The cross-over between state and federal maritime law can be confusing, and often workers are unsure whether they can bring a claim to a Texas state court. One of the maritime lawyers from our law firm can offer you advice on your injury case and help you bring your case to a state or federal court.


Maritime injury cases and property damage cases are dealt with using a series of acts and general maritime law principles that have been built up over many years. Legal principles governing the right to compensation and medical expenses for an offshore injury, and jurisdiction for claims are set out in these acts.


The Longshore and Harbor Workers Compensation Act (LHWCA) serves to compensate many different types of maritime employees. Some examples of workers that can claim under this Act include:

  • Harbor construction workers.
  • Longshore workers.
  • Dock workers.
  • Cargo workers.
  • Ship repairers.
  • Shipbuilders.

In order to make a compensation claim under this act for a maritime injury, the worker must demonstrate that they are a maritime worker and that their injury occurred on navigable waters or adjacent to such waters, including docks, piers, etc.


The Outer Continental Shelf Lands Act is an extension of the LHWCA. Workers who are injured on the Outer Continental Shelf of the United States are entitled to make an injury claim under this act. They must show that their work was in relation to exploring and producing natural resources.

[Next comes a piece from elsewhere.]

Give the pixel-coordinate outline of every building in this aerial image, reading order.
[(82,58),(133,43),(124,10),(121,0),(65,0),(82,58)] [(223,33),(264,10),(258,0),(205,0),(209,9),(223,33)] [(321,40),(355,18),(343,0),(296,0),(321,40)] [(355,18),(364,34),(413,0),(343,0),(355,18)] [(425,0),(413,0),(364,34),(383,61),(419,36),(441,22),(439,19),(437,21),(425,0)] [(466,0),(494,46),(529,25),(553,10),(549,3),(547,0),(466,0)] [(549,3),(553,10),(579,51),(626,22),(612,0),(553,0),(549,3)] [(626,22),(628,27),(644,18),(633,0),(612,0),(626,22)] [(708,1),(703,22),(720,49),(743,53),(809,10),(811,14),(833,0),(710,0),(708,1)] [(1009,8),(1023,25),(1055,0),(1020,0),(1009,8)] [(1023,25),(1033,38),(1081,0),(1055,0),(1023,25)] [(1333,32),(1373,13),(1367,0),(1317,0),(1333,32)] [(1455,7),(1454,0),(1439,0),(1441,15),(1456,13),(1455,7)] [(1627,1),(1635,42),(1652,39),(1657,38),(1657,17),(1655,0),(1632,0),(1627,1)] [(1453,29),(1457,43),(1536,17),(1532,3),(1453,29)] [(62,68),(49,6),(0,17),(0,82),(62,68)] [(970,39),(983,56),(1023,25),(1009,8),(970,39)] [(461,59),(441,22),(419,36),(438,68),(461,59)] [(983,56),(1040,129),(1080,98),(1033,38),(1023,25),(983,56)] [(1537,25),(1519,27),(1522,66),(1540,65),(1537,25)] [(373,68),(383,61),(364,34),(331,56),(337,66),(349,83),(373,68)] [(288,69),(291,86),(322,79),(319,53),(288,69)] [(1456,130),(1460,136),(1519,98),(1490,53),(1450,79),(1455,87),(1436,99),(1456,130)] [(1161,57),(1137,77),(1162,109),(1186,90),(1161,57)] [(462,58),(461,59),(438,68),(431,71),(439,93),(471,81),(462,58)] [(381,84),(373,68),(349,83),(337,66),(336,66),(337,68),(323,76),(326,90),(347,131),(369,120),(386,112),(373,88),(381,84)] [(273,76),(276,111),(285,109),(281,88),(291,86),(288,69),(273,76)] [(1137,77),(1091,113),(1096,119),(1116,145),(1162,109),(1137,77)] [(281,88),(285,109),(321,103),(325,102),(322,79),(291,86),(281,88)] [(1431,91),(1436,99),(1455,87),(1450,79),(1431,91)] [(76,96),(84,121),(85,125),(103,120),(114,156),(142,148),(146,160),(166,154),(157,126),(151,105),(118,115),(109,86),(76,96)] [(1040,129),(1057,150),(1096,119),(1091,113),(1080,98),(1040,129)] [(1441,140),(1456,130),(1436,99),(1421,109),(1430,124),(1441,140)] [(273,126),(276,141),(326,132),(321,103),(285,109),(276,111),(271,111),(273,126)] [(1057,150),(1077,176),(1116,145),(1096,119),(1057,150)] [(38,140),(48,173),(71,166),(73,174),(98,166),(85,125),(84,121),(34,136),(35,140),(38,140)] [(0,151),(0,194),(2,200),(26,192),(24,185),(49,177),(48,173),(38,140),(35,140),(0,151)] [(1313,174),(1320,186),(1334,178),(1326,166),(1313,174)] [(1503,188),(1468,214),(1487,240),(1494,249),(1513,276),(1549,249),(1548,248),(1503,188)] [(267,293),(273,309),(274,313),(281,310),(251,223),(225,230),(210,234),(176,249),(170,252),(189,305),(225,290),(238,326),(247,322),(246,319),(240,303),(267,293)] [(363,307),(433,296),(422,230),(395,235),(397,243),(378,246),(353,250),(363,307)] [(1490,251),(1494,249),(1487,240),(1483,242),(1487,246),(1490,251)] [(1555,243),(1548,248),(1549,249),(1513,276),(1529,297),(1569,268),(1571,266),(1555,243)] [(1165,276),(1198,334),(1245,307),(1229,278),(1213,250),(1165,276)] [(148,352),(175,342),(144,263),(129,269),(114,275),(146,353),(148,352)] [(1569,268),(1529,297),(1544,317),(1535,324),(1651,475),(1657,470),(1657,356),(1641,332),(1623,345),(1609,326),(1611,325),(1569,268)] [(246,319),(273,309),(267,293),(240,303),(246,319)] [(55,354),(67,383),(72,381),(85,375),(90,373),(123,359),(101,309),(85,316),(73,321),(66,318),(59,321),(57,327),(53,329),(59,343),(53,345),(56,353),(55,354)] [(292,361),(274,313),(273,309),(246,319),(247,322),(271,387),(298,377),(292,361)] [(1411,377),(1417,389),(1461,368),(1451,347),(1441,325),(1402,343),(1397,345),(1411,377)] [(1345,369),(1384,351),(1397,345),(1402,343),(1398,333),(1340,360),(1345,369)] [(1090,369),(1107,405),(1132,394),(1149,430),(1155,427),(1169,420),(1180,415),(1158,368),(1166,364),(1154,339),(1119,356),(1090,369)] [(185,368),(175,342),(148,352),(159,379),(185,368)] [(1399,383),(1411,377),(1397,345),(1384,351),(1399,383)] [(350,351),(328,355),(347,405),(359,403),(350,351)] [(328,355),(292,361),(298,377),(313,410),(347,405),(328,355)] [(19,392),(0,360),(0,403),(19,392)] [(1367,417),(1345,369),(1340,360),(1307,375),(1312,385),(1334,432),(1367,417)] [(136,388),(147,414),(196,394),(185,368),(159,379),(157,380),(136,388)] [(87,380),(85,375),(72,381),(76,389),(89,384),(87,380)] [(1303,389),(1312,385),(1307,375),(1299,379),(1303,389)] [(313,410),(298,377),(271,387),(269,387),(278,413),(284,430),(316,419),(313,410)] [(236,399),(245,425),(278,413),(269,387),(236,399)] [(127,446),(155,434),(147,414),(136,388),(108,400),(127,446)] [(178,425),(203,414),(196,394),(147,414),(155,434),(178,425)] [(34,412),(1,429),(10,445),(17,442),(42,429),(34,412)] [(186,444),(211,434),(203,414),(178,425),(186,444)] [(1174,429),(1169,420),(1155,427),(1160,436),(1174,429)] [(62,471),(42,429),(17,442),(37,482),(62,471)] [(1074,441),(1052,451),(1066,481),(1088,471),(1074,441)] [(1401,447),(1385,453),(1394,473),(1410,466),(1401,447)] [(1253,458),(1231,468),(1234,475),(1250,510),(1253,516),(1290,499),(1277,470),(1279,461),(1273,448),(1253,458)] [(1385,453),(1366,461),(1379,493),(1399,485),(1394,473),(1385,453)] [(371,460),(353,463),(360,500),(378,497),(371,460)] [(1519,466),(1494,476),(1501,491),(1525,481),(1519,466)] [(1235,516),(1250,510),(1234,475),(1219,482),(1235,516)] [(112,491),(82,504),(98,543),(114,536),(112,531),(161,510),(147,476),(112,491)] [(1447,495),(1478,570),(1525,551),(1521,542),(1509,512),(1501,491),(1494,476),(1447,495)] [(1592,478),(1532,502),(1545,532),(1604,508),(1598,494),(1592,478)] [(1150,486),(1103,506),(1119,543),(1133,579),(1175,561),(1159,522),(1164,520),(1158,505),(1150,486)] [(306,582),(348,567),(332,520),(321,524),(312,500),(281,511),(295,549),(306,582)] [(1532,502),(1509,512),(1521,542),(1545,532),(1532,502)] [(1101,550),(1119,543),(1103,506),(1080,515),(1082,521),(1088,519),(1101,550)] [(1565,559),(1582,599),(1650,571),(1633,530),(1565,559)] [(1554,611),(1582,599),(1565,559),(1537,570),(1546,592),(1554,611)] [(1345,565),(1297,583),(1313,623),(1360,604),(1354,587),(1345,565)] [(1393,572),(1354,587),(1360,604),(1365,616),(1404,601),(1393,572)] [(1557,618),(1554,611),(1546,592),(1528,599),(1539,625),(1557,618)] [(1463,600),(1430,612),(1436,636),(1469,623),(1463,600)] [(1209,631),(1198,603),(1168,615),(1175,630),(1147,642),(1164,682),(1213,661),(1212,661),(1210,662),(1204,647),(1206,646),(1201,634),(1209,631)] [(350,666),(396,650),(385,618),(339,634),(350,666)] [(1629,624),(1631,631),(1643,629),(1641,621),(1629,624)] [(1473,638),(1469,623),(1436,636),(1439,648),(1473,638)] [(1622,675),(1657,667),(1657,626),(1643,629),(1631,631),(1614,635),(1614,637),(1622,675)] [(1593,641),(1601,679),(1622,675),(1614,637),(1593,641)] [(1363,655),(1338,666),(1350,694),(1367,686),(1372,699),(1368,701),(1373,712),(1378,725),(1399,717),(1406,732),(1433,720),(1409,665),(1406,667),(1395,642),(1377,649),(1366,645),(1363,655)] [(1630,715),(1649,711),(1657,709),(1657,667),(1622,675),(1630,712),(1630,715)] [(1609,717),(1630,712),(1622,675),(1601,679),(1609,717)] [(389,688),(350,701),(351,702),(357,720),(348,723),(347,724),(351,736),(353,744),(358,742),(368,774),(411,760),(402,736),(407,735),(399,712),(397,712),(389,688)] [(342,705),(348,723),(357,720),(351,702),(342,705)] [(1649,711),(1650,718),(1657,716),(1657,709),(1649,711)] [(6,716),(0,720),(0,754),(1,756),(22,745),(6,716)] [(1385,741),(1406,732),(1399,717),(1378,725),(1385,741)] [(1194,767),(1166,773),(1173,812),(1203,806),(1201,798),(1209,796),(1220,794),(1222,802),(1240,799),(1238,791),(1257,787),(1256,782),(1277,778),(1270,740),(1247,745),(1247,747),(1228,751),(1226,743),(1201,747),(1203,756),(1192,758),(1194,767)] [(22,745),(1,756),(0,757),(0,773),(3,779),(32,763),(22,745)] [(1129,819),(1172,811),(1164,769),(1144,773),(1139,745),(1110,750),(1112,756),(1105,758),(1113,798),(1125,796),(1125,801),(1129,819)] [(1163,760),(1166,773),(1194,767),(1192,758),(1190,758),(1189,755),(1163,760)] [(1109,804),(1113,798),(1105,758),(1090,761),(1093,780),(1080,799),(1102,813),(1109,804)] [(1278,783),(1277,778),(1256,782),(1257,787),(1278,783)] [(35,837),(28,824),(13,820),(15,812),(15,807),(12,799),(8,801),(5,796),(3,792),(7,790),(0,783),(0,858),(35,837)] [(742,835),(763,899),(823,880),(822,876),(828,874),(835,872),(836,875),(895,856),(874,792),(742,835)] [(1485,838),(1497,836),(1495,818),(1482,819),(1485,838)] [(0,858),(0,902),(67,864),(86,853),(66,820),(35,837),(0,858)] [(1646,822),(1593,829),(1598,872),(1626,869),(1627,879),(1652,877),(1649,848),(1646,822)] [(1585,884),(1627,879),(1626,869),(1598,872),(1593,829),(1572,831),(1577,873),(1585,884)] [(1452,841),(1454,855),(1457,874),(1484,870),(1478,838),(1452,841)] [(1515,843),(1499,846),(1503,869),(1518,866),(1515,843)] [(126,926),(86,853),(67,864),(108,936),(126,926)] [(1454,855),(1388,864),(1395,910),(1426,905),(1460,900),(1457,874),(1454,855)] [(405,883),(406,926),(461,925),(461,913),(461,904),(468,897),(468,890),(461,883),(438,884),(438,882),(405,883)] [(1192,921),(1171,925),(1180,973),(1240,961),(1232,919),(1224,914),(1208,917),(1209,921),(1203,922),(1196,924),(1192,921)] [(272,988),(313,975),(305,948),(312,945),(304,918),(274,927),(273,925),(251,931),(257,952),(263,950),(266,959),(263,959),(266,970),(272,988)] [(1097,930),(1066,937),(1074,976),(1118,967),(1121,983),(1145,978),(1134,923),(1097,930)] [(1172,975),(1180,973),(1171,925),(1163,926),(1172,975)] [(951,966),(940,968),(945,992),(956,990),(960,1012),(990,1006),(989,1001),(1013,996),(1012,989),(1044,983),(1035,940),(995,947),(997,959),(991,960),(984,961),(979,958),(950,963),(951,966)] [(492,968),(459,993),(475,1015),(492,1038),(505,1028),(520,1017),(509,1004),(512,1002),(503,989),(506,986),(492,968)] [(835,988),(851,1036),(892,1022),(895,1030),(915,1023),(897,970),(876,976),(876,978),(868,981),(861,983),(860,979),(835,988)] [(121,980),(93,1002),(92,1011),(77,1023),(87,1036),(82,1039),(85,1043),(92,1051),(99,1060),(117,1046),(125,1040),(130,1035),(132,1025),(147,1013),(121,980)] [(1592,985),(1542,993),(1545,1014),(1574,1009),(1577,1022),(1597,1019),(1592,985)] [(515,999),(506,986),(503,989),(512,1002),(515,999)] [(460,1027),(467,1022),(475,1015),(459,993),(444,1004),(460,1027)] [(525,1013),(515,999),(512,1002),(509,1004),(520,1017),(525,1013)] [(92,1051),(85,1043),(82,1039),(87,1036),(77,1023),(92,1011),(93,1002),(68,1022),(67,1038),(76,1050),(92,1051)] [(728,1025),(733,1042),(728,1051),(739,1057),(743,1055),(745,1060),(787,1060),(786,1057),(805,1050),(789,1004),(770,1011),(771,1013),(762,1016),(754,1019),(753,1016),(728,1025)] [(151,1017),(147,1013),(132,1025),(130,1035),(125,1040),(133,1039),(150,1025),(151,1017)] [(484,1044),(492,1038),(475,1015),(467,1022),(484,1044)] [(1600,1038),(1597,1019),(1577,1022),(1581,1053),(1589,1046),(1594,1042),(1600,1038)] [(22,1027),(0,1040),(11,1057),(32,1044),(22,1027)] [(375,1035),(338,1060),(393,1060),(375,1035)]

If you work on an Outer Continental Shelf oil rig, you may be entitled to file a maritime injury claim under this Act. However, if you are employed by the US government, a foreign government, or a state government, you will be exempt from filing a personal injury claim under the Outer Continental Shelf Lands Act.

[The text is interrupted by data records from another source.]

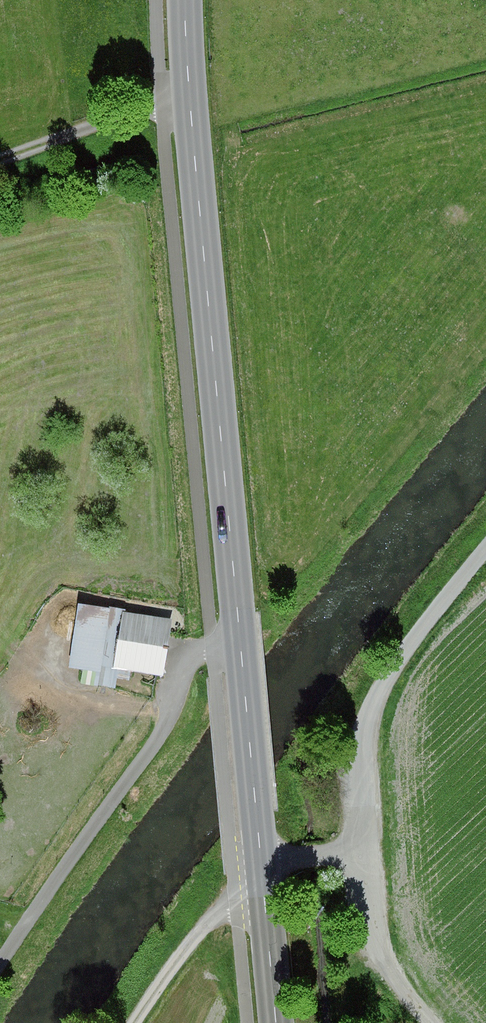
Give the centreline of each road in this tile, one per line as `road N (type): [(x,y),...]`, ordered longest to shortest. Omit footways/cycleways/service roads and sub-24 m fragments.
road 1 (primary): [(264,871),(187,0)]
road 2 (unclassified): [(485,558),(385,683),(362,749),(367,852),(264,871)]
road 3 (unclassified): [(204,651),(187,664),(162,732),(0,966)]
road 4 (track): [(190,97),(0,163)]
road 5 (track): [(367,852),(374,944),(434,1022)]
road 6 (primary): [(280,1022),(264,871)]

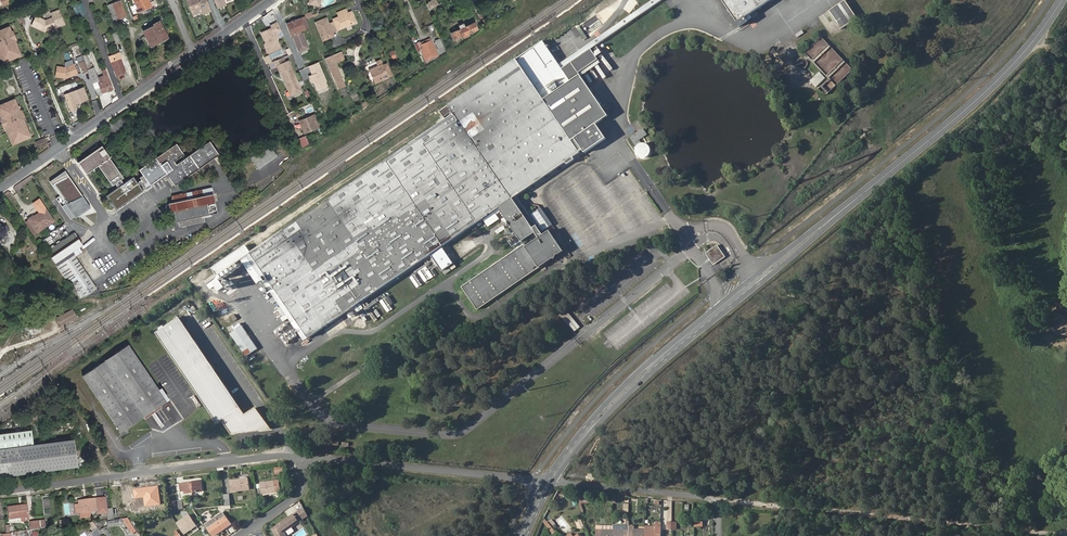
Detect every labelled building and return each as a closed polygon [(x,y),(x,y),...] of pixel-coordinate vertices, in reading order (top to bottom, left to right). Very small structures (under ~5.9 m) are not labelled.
[(113,21),(126,15),(120,0),(107,5),(113,21)] [(152,6),(149,0),(133,0),(140,12),(152,6)] [(193,15),(199,13),(198,10),(201,9),(203,15),(211,12),(206,0),(204,0),(199,2),(198,0),(187,0),(193,15)] [(218,9),(226,6),(223,0),(215,0),(218,9)] [(586,152),(607,138),(597,123),(609,115),(580,72),(599,58),(592,48),(617,31),(654,5),(663,0),(651,0),(610,28),(558,62),(548,47),(529,59),(460,106),(453,112),(454,114),(416,140),(371,171),(276,236),(254,251),(250,253),(309,338),(332,322),(385,286),(435,251),(472,226),(498,208),(522,241),(535,232),(539,237),(526,246),(525,244),(463,287),(479,310),(521,281),(540,267),(541,268),(550,262),(550,261),(554,258),(556,258),(558,253),(560,254),(565,251),(551,230),(544,234),(517,195),(567,161),(568,164),(575,159),(574,156),(581,152),(580,151),(583,149),(586,152)] [(437,4),(435,0),(431,0),(425,4),(428,11),(437,4)] [(738,23),(736,24),(739,28),(749,21),(746,17),(763,5),(771,0),(722,0),(738,23)] [(841,29),(857,18),(845,0),(828,11),(841,29)] [(389,13),(396,9),(392,1),(385,4),(389,13)] [(336,12),(338,16),(333,18),(337,30),(355,22),(352,16),(348,17),(346,13),(345,9),(336,12)] [(49,30),(64,24),(59,10),(51,13),(53,18),(45,20),(36,16),(31,25),(43,31),(44,29),(46,28),(49,30)] [(301,34),(300,31),(308,28),(304,17),(286,24),(291,38),(293,37),(298,51),(308,48),(302,33),(301,34)] [(332,32),(337,30),(333,18),(332,19),(333,21),(328,23),(325,17),(314,22),(322,40),(328,38),(326,34),(332,32)] [(150,46),(168,38),(160,21),(153,24),(153,26),(143,31),(150,46)] [(277,40),(278,37),(276,33),(281,30),(278,22),(270,26),(271,28),(261,32),(267,45),(265,46),(268,53),(280,48),(277,40)] [(469,35),(468,34),(477,30),(474,22),(464,27),(462,24),(459,25),(460,29),(451,33),(454,40),(462,36),(463,38),(469,35)] [(584,39),(587,37),(580,26),(577,28),(584,39)] [(19,51),(16,45),(15,45),(13,40),(16,39),(12,31),(10,32),(7,27),(0,31),(0,56),(1,59),(4,58),(5,61),(18,56),(17,53),(19,51)] [(116,42),(121,41),(117,31),(112,33),(116,42)] [(827,95),(853,70),(822,37),(804,54),(805,55),(806,54),(808,56),(807,56),(806,56),(806,57),(805,56),(804,56),(802,56),(801,57),(800,58),(799,59),(798,60),(798,61),(798,63),(799,64),(799,65),(800,66),(802,67),(803,67),(804,67),(806,67),(807,66),(808,65),(809,64),(809,63),(809,61),(809,60),(808,59),(808,58),(809,57),(829,78),(818,89),(821,92),(823,91),(827,95)] [(426,61),(438,55),(431,40),(421,45),(420,42),(415,44),(418,51),(420,50),(426,61)] [(480,84),(449,105),(453,112),(460,106),(529,59),(548,47),(544,41),(524,54),(480,84)] [(116,76),(126,72),(118,52),(115,54),(116,59),(117,60),(112,63),(115,70),(114,71),(116,76)] [(341,52),(325,59),(338,90),(346,87),(336,63),(344,60),(341,52)] [(105,77),(97,80),(91,64),(90,65),(86,54),(83,56),(91,78),(93,83),(98,81),(100,87),(102,93),(113,89),(108,77),(106,70),(103,71),(105,77)] [(84,73),(88,71),(81,56),(76,58),(80,67),(81,67),(84,73)] [(301,92),(301,90),(289,61),(285,62),(283,57),(269,63),(272,68),(278,66),(280,72),(281,71),(284,80),(286,80),(287,83),(286,84),(289,90),(290,91),(292,95),(294,95),(301,92)] [(318,62),(308,67),(311,75),(307,76),(311,84),(313,83),(317,90),(328,86),(318,62)] [(374,83),(391,75),(385,63),(381,65),(381,64),(368,70),(374,83)] [(78,74),(74,64),(65,67),(57,65),(55,76),(66,78),(66,76),(69,76),(69,77),(78,74)] [(825,78),(820,72),(811,81),(816,87),(825,78)] [(69,105),(87,98),(83,87),(65,95),(69,105)] [(25,124),(23,119),(25,118),(21,111),(20,111),(18,107),(14,99),(0,105),(0,112),(1,114),(3,119),(1,120),(4,127),(6,126),(8,131),(7,131),(11,142),(14,141),(15,143),(28,137),(27,135),(29,134),(25,124)] [(317,127),(316,124),(319,123),(315,114),(299,121),(304,133),(317,127)] [(638,139),(637,137),(646,131),(643,126),(629,135),(633,142),(638,139)] [(303,145),(306,144),(303,137),(295,140),(298,147),(303,145)] [(642,159),(651,153),(641,137),(635,141),(637,144),(633,146),(642,159)] [(38,147),(47,143),(45,138),(35,142),(38,147)] [(176,143),(156,157),(166,173),(167,174),(175,186),(216,158),(219,155),(210,142),(187,158),(177,165),(174,162),(184,154),(176,143)] [(120,179),(123,177),(101,145),(98,147),(97,145),(94,147),(91,149),(92,151),(78,162),(86,173),(98,165),(112,184),(115,182),(120,179)] [(270,145),(251,158),(258,170),(278,157),(270,145)] [(187,158),(184,154),(174,162),(177,165),(187,158)] [(149,184),(166,173),(156,157),(139,169),(143,174),(139,177),(141,179),(143,182),(145,182),(147,181),(149,184)] [(55,198),(70,219),(74,216),(75,218),(81,214),(91,208),(65,171),(50,181),(59,195),(55,198)] [(110,202),(115,209),(144,190),(140,185),(138,181),(133,175),(123,182),(117,186),(105,194),(110,202)] [(186,225),(205,221),(204,215),(217,212),(212,187),(172,195),(174,202),(169,203),(170,211),(171,210),(173,210),(175,220),(173,221),(172,221),(173,224),(174,231),(186,228),(186,225)] [(34,216),(33,215),(28,219),(37,232),(53,220),(39,199),(32,203),(38,212),(34,216)] [(542,207),(532,212),(541,230),(552,225),(542,207)] [(35,233),(37,232),(28,219),(26,220),(35,233)] [(33,235),(35,233),(26,220),(24,222),(33,235)] [(7,234),(6,232),(9,230),(6,224),(3,226),(2,223),(0,224),(0,239),(7,234)] [(99,293),(100,293),(75,256),(82,252),(78,247),(82,244),(74,232),(47,250),(55,263),(78,297),(98,293),(99,293)] [(212,268),(215,273),(249,251),(245,245),(212,268)] [(725,257),(717,245),(706,253),(714,265),(725,257)] [(441,271),(453,263),(443,248),(431,256),(441,271)] [(733,257),(738,254),(735,249),(730,253),(733,257)] [(215,273),(217,276),(250,253),(249,251),(215,273)] [(423,274),(424,279),(438,275),(436,268),(433,268),(432,264),(417,268),(419,275),(423,274)] [(1052,302),(1051,319),(1054,319),(1053,334),(1066,335),(1066,304),(1052,302)] [(566,307),(560,311),(574,331),(580,327),(566,307)] [(58,317),(62,325),(77,317),(73,309),(58,317)] [(39,327),(45,325),(43,318),(37,321),(39,327)] [(179,318),(156,333),(217,423),(240,408),(179,318)] [(246,357),(257,349),(242,326),(230,334),(246,357)] [(160,405),(167,401),(145,369),(128,344),(82,376),(120,432),(144,416),(160,405)] [(144,416),(145,418),(162,407),(160,405),(144,416)] [(77,467),(74,439),(34,444),(32,430),(0,434),(0,476),(77,467)] [(232,491),(249,489),(248,479),(231,481),(232,491)] [(275,489),(281,488),(280,480),(260,483),(261,494),(276,492),(275,489)] [(185,493),(202,491),(201,481),(180,484),(181,491),(185,490),(185,493)] [(126,506),(144,504),(142,490),(124,492),(126,506)] [(113,508),(107,509),(105,499),(104,498),(86,500),(87,502),(79,503),(79,505),(80,513),(97,511),(97,512),(99,514),(107,512),(108,520),(114,519),(113,508)] [(630,503),(624,502),(624,511),(635,511),(636,501),(631,500),(630,503)] [(9,519),(28,516),(26,505),(8,507),(9,519)] [(276,535),(289,535),(285,530),(309,516),(303,507),(270,526),(276,535)] [(205,524),(213,535),(231,524),(223,512),(212,519),(211,517),(208,519),(209,521),(205,524)] [(176,522),(185,534),(197,525),(189,513),(176,522)] [(131,534),(135,531),(126,519),(121,520),(131,534)] [(40,527),(47,527),(46,520),(30,522),(31,530),(40,529),(40,527)] [(661,524),(661,522),(655,522),(655,526),(656,526),(656,530),(645,529),(645,535),(661,535),(661,524)] [(629,527),(629,524),(613,524),(613,525),(613,535),(629,535),(629,527)] [(613,525),(602,525),(602,526),(596,526),(596,535),(613,535),(613,525)] [(645,529),(633,529),(633,526),(629,527),(629,535),(645,535),(645,529)] [(105,527),(99,531),(103,535),(111,535),(105,527)]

All deaths that occur on the high seas, outside of a state’s territorial waters, are covered under the Death on the High Seas Act. This Act provides that family members of workers and passengers who die due to an accident at shore caused by “wrongful act, neglect, or default occurring on the high seas” can bring a lawsuit.

Family members can only recover compensation for pecuniary losses, like financial support, and will be unable to recover medical expenses and funeral costs. The statute of limitations for bringing claims under this act is three years.

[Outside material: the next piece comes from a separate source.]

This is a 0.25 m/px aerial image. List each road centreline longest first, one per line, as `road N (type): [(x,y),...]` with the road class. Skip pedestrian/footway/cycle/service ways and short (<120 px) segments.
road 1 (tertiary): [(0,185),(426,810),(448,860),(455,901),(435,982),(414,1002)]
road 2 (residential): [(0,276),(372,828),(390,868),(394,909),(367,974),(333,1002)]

The Jones Act, also known as the Merchant Marine Act, was established in 1920 and covers the rights of seamen to file claims against their employers for an offshore injury. Under the Jones Act, workers have a right to file a compensation claim against their employer if they were wholly or partially responsible for their injuries. As such, your employer only needs to play a part in causing the personal injury you suffered to recover compensation. Some incidents of negligence covered under this act include:

  • Failure to maintain and prove safe equipment for seamen.
  • Having knowledge of extreme weather conditions and not taking steps to avoid them.
  • Knowingly giving negligent orders and instructions to workers.
  • Failing to provide medical treatment to injured workers.

Injured seamen can make a personal injury claim against their employers for whole or partial negligence in a state or federal court. Workers also retain the right to a jury trial. To bring a claim under the Merchant Marine Act, you should speak with an experienced maritime lawyer who can help you with your claim. Claims under this act can often be complex, and a texas lawyer can help gather evidence on your behalf, build a strong case, and ensure that you receive proper compensation for your injuries.


The Limitation of Liability Act allows vessel owners to limit their liability for claims brought in relation to injuries and damages caused by their vessel. This means that if you are injured on any type of vessel, such as personal watercraft or a cargo ship, and suffer serious injuries as a result, the owner of the ship may be able to reduce their liability and minimize the amount of compensation you can recover.

In order to use this Act, vessel owners must demonstrate that they had no previous knowledge of problems or damage relating to their vessel. In cases where the Limitation of Liability Act is raised, a judge must be the sole decider, as it is governed under admiralty law, which is slightly different than maritime law.